Connecticut Supreme Court rejects cause of action for "compelled self-publication defamation"
In Cweklinsky v. Mobil Chemical Co., no. SC 16846 (01/06/04) full text available to Lawyers Weekly subscribers here, the Connecticut Supreme Court held that Connecticut law does not — and for valid public policy reasons should not — recognize a cause of action for defamation brought by an employee complaining that he or she was forced to repeat to a prospective employer a false and defamatory statement the prior employer made about reasons for termination.
The issue arises out of the traditional common-law requirement that defamation (libel and slander) actions require “publication” to a third-party by the defendant. That is, it is normally insufficient that the defendant defamed the plaintiff in a private conversation between the two parties — the defendant must have made the defamatory statement to someone else.
Some courts, however, have allowed employees to pursue defamation claims where they allege they were “compelled” — in order to honestly answer job interview questions — to repeat to prospective employers defamatory reasons for termination given them by their former employers.
The Connecticut high court declined to get on his bandwagon, noting first that most jurisdictions have either not yet recognized such an action or have expressly rejected it.
Legal researchers note: the case references a law review article on point and in a footnote lists those courts which have adopted such a cause of action.
The following public policy reasons were cited as supporting the Connecticut court’s rejection of the cause of action: 1) its acceptance would have a chilling effect on communication in the workplace, discouraging employers from stating their reasons for terminating employees and creating a perpetual “culture of silence”; 2) it would give employees too much control over the cause of action, discouraging them from mitigating damages and encouraging them to repeatedly republish the defamatory statements in order to increase damages; 3) it would allow manipulation of the statute of limitations, as each repetition would extend the deadline for filing suit; and 4) it would undermine the doctrine of employment at will.
The court said the fear of chilling communication was not merely hypothetical, as there was evidence that in states where the cause of action was recognized, employers were being advised to provide little or no information on reasons for termination to employees, in order to avoid potential liability.
The decision certainly makes some sense. But it does leave an employee terminated for what they believe to be a false reason a difficult choice.
They can outright lie about it (e.g. stating they quit voluntarily or were laid off due to lack of work), knowing that if this dishonesty is discovered it may destroy their chances of being hired.
Or they can admit the termination and attempt to explain it away, knowing that despite their best efforts this may also destroy their chances of being hired.
It seems the better calculated risk (though morally repugnant and difficult for persons with good character for honesty) is to lie (refusing to repeat what the employee believes is false anyway). If the prospective employer then checks references and hears the defamatory reason from the prior employer, resulting in a decision not to hire, now there is a defamatory publication, resulting damages, and basis for a lawsuit. If not, the opportunity to get hired is not impacted.

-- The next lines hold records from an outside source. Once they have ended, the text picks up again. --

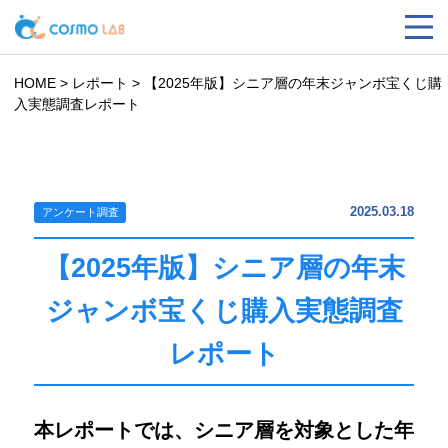
HOME
>
レポート
>
【2025年版】シニア層の年末ジャンボ宝くじ購
入実態調査レポート
2025.03.18
アンケート調査
【2025年版】シニア層の年末
ジャンボ宝くじ購入実態調査
レポート
本レポートでは、シニア層を対象とした年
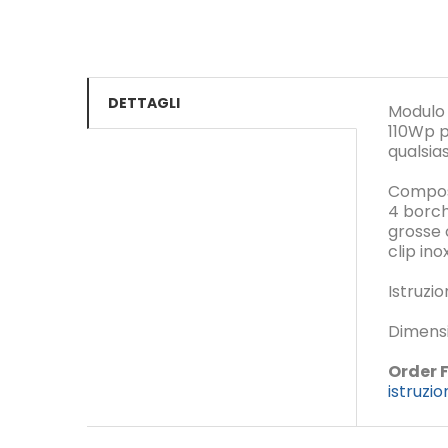
DETTAGLI
Modulo 
110Wp p
qualsias
Compost
4 borch
grosse c
clip ino
Istruzi
Dimensi
Order 
istruzi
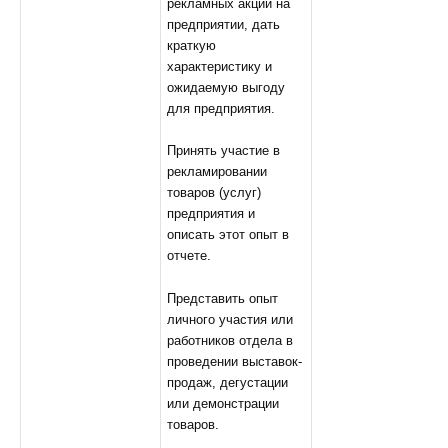
рекламных акций на
предприятии, дать
краткую
характеристику и
ожидаемую выгоду
для предприятия.
Принять участие в
рекламировании
товаров (услуг)
предприятия и
описать этот опыт в
отчете.
Представить опыт
личного участия или
работников отдела в
проведении выставок-
продаж, дегустации
или демонстрации
товаров.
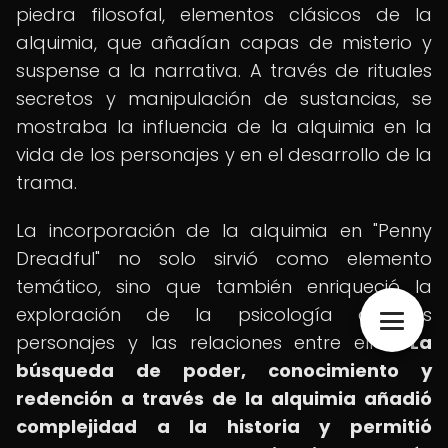
piedra filosofal, elementos clásicos de la
alquimia, que añadían capas de misterio y
suspense a la narrativa. A través de rituales
secretos y manipulación de sustancias, se
mostraba la influencia de la alquimia en la
vida de los personajes y en el desarrollo de la
trama.
La incorporación de la alquimia en "Penny
Dreadful" no solo sirvió como elemento
temático, sino que también enriqueció la
exploración de la psicología de los
personajes y las relaciones entre ellos.
La
búsqueda de poder, conocimiento y
redención a través de la alquimia añadió
complejidad a la historia y permitió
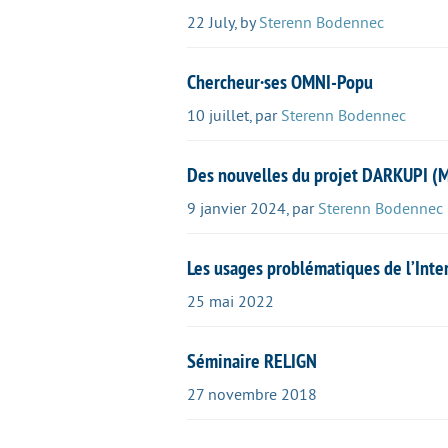
22 July
,
by
Sterenn Bodennec
Chercheur·ses OMNI-Popu
10 juillet
,
par
Sterenn Bodennec
Des nouvelles du projet DARKUPI (M
9 janvier 2024
,
par
Sterenn Bodennec
Les usages problématiques de l’Inter
25 mai 2022
Séminaire RELIGN
27 novembre 2018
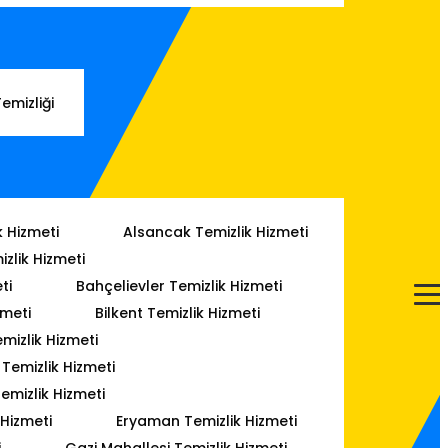
Temizliği
k Hizmeti
Alsancak Temizlik Hizmeti
izlik Hizmeti
ti
Bahçelievler Temizlik Hizmeti
zmeti
Bilkent Temizlik Hizmeti
mizlik Hizmeti
emizlik Hizmeti
emizlik Hizmeti
 Hizmeti
Eryaman Temizlik Hizmeti
i
Gazi Mahallesi Temizlik Hizmeti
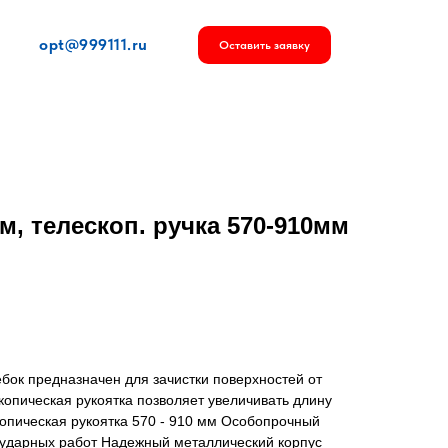
opt@999111.ru
Оставить заявку
м, телескоп. ручка 570-910мм
бок предназначен для зачистки поверхностей от
копическая рукоятка позволяет увеличивать длину
опическая рукоятка 570 - 910 мм Особопрочный
 ударных работ Надежный металлический корпус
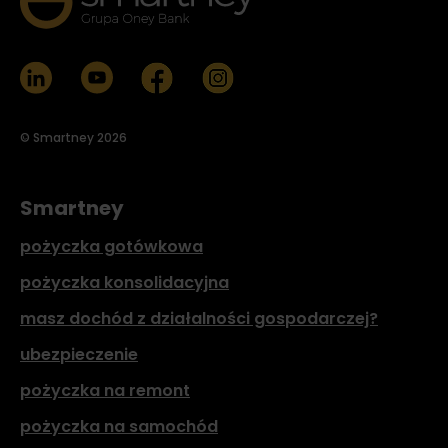
© Smartney 2026
Smartney
pożyczka gotówkowa
pożyczka konsolidacyjna
masz dochód z działalności gospodarczej?
ubezpieczenie
pożyczka na remont
pożyczka na samochód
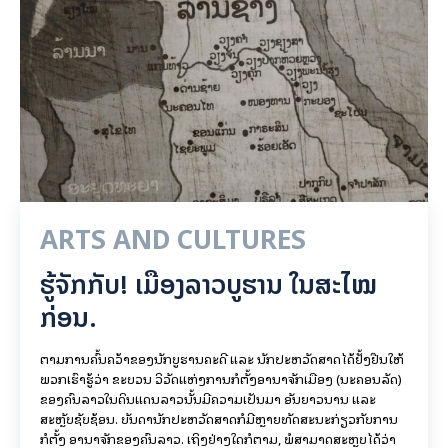
ARTS AND CULTURES
ຮູ້ຈັກກັບ! ເມືອງລາວບູຮານ ໃນສະໄໝ
ກ່ອນ.
ຕາມການຄົ້ນຄວ້າຂອງນັກບູຮານຄະດີ ແລະ ນັກປະຫວັດສາດໄດ້ຢັ້ງຢືນໃຫ້
ພວກເຮົາຮູ້ວ່າ ຂະບວນ ວິວັດແຫ່ງການກໍ່ຕັ້ງອານາຈັກເມືອງ (ນະຄອນລັດ)
ຂອງຄົນລາວໃນດິນແດນລາວນັ້ນມີຄວາມເປັນມາ ອັນຍາວນານ ແລະ
ສະຫຼັບຊັບຊ້ອນ. ບັນດານັກປະຫວັດສາດກໍມີຫຼາຍທັດສະນະກ່ຽວກັບການ
ກໍ່ຕັ້ງ ອານາຈັກຂອງຄົນລາວ. ເຖິງຢ່າງໃດກໍຕາມ, ພໍສາມາດສະຫຼຸບໄດ້ວ່າ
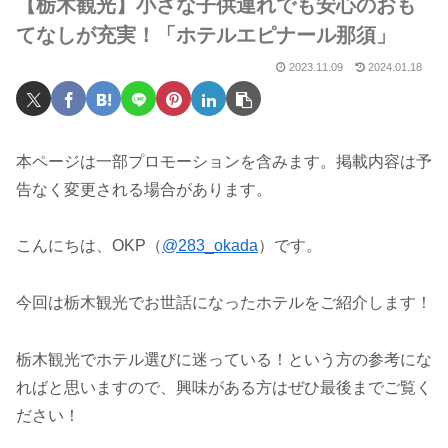
【栃木観光】小さな子供連れでも安心のおも
てなしが充実！「ホテルエピナール那須」
2023.11.09
2024.01.18
本ページは一部プロモーションを含みます。掲載内容は予
告なく変更される場合があります。
こんにちは、OKP（
@283_okada
）です。
今回は栃木観光でお世話になったホテルをご紹介します！
栃木観光でホテル選びに迷っている！という方の参考にな
ればと思いますので、興味がある方はぜひ最後までご覧く
ださい！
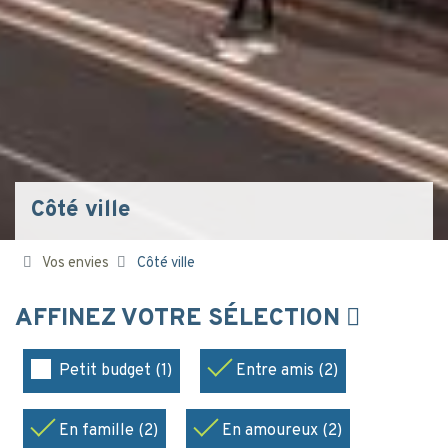
Côté ville
Vos envies
Côté ville
AFFINEZ VOTRE SÉLECTION
Petit budget (1)
Entre amis (2)
En famille (2)
En amoureux (2)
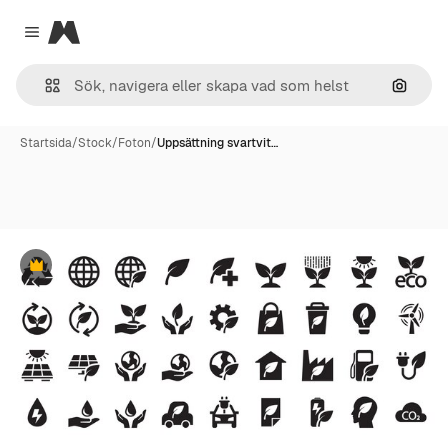
Magnific
Close menu
Sök eft
Startsida
/
Stock
/
Foton
/
Uppsättning svartvit…
Premie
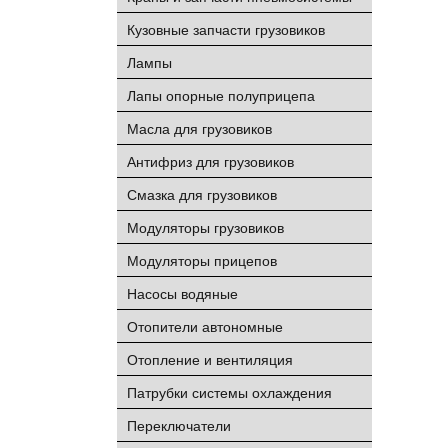
Кузовные запчасти грузовиков
Лампы
Лапы опорные полуприцепа
Масла для грузовиков
Антифриз для грузовиков
Смазка для грузовиков
Модуляторы грузовиков
Модуляторы прицепов
Насосы водяные
Отопители автономные
Отопление и вентиляция
Патрубки системы охлаждения
Переключатели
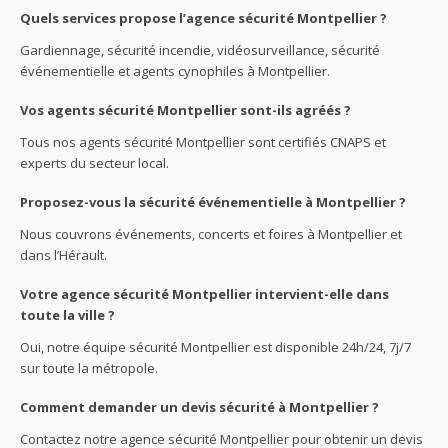
Quels services propose l’agence sécurité Montpellier ?
Gardiennage, sécurité incendie, vidéosurveillance, sécurité
événementielle et agents cynophiles à Montpellier.
Vos agents sécurité Montpellier sont-ils agréés ?
Tous nos agents sécurité Montpellier sont certifiés CNAPS et
experts du secteur local.
Proposez-vous la sécurité événementielle à Montpellier ?
Nous couvrons événements, concerts et foires à Montpellier et
dans l’Hérault.
Votre agence sécurité Montpellier intervient-elle dans
toute la ville ?
Oui, notre équipe sécurité Montpellier est disponible 24h/24, 7j/7
sur toute la métropole.
Comment demander un devis sécurité à Montpellier ?
Contactez notre agence sécurité Montpellier pour obtenir un devis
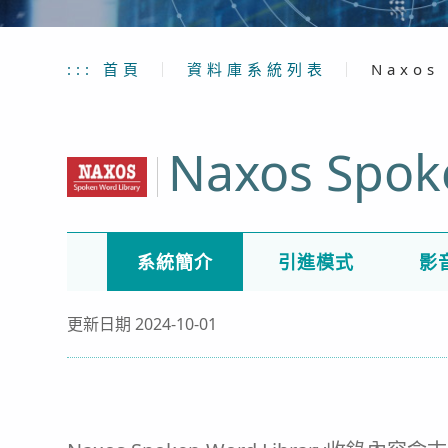
:::
首頁
｜
資料庫系統列表
｜
Naxos 
Naxos Spok
系統簡介
引進模式
影
更新日期 2024-10-01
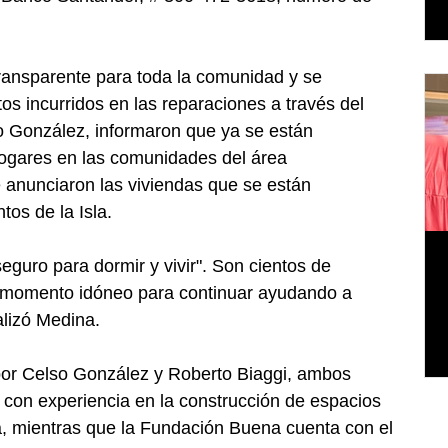
ransparente para toda la comunidad y se 
os incurridos en las reparaciones a través del 
 González, informaron que ya se están 
hogares en las comunidades del área 
 anunciaron las viviendas que se están 
tos de la Isla.
guro para dormir y vivir". Son cientos de 
el momento idóneo para continuar ayudando a 
alizó Medina.
or Celso González y Roberto Biaggi, ambos 
s, con experiencia en la construcción de espacios 
sla, mientras que la Fundación Buena cuenta con el 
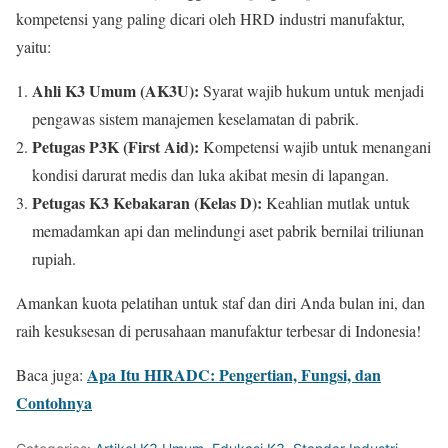
kompetensi yang paling dicari oleh HRD industri manufaktur,
yaitu:
Ahli K3 Umum (AK3U):
Syarat wajib hukum untuk menjadi
pengawas sistem manajemen keselamatan di pabrik.
Petugas P3K (First Aid):
Kompetensi wajib untuk menangani
kondisi darurat medis dan luka akibat mesin di lapangan.
Petugas K3 Kebakaran (Kelas D):
Keahlian mutlak untuk
memadamkan api dan melindungi aset pabrik bernilai triliunan
rupiah.
Amankan kuota pelatihan untuk staf dan diri Anda bulan ini, dan
raih kesuksesan di perusahaan manufaktur terbesar di Indonesia!
Apa Itu HIRADC: Peng
e
rtian, Fungsi, dan
Baca juga:
Contohnya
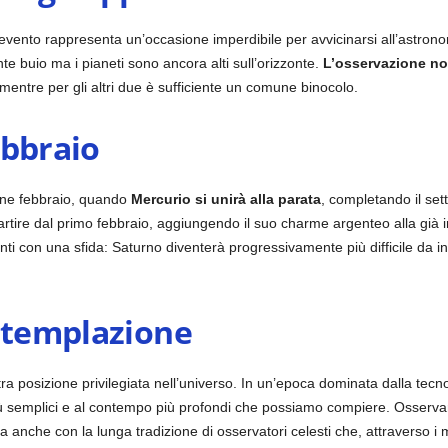
to evento rappresenta un’occasione imperdibile per avvicinarsi all’astronomi
nte buio ma i pianeti sono ancora alti sull’orizzonte.
L’osservazione non
, mentre per gli altri due è sufficiente un comune binocolo.
febbraio
fine febbraio, quando
Mercurio si unirà alla parata
, completando il set
artire dal primo febbraio, aggiungendo il suo charme argenteo alla già
conti con una sfida: Saturno diventerà progressivamente più difficile da 
ontemplazione
a posizione privilegiata nell’universo. In un’epoca dominata dalla tecnolo
ù semplici e al contempo più profondi che possiamo compiere. Osservar
 anche con la lunga tradizione di osservatori celesti che, attraverso i m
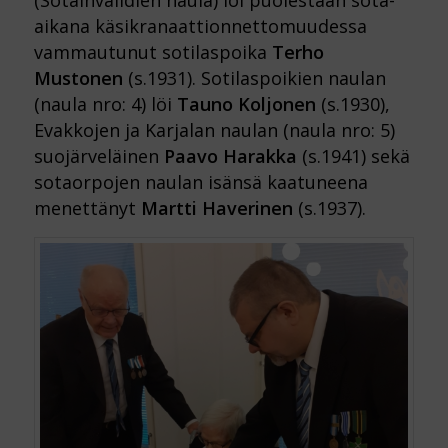
(Sotainvalidien naula) löi puolestaan sota-
aikana käsikranaattionnettomuudessa
vammautunut sotilaspoika
Terho
Mustonen
(s.1931). Sotilaspoikien naulan
(naula nro: 4) löi
Tauno Koljonen
(s.1930),
Evakkojen ja Karjalan naulan (naula nro: 5)
suojärveläinen
Paavo Harakka
(s.1941) sekä
sotaorpojen naulan isänsä kaatuneena
menettänyt
Martti Haverinen
(s.1937).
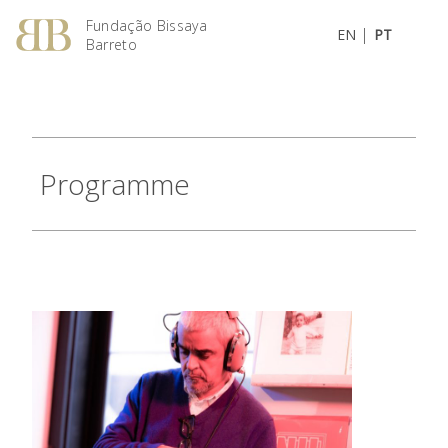
Fundação Bissaya
|
EN
PT
Barreto
Programme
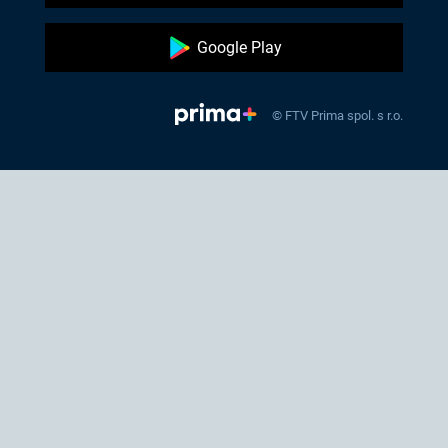
Google Play
© FTV Prima spol. s r.o.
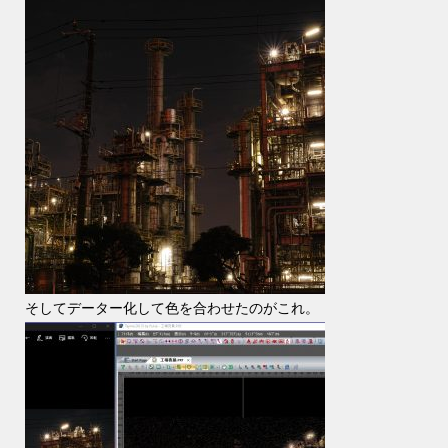
そしてデーター化して色を合わせたのがこれ。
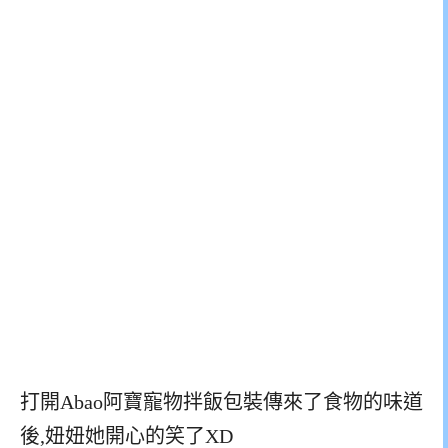
打開Abao阿寶寵物拌飯包裝傳來了食物的味道
後,妞妞她開心的笑了XD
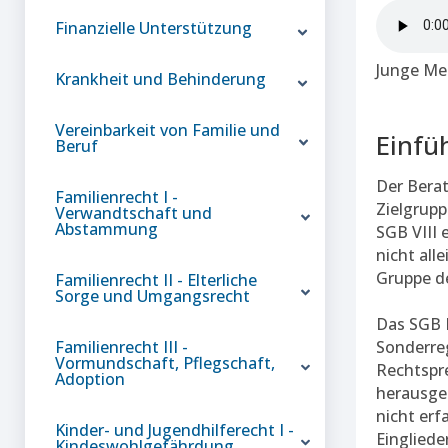
Finanzielle Unterstützung
Junge Me
Krankheit und Behinderung
Vereinbarkeit von Familie und
Einfü
Beruf
Der Berat
Familienrecht I -
Zielgrupp
Verwandtschaft und
Abstammung
SGB VIII 
nicht all
Gruppe de
Familienrecht II - Elterliche
Sorge und Umgangsrecht
Das SGB I
Familienrecht III -
Sonderre
Vormundschaft, Pflegschaft,
Rechtspr
Adoption
herausgea
nicht erf
Kinder- und Jugendhilferecht I -
Eingliede
Kindeswohlgefährdung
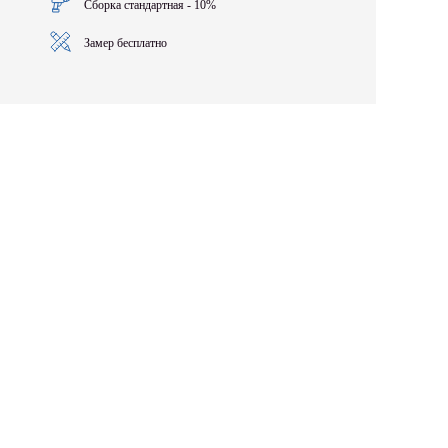
Сборка стандартная - 10%
Замер бесплатно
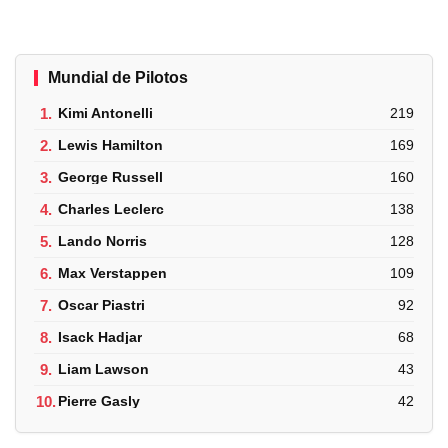
Mundial de Pilotos
1.
Kimi Antonelli
219
2.
Lewis Hamilton
169
3.
George Russell
160
4.
Charles Leclerc
138
5.
Lando Norris
128
6.
Max Verstappen
109
7.
Oscar Piastri
92
8.
Isack Hadjar
68
9.
Liam Lawson
43
10.
Pierre Gasly
42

Regardless of the state of the law in a given jurisdiction on this issue, there are good reasons to eschew a policy of complete silence on reasons for termination. Such silence causes employees to suspect the worst, and sets them up to be able to claim whatever reason is later given was a pretext for some form of discrimination (else why was it not given originally?) On the other hand, obviously one’s words should be chosen very carefully when communicating a termination, usually put in writing and carefully scripted if communicated orally. One should also avoid saying too much.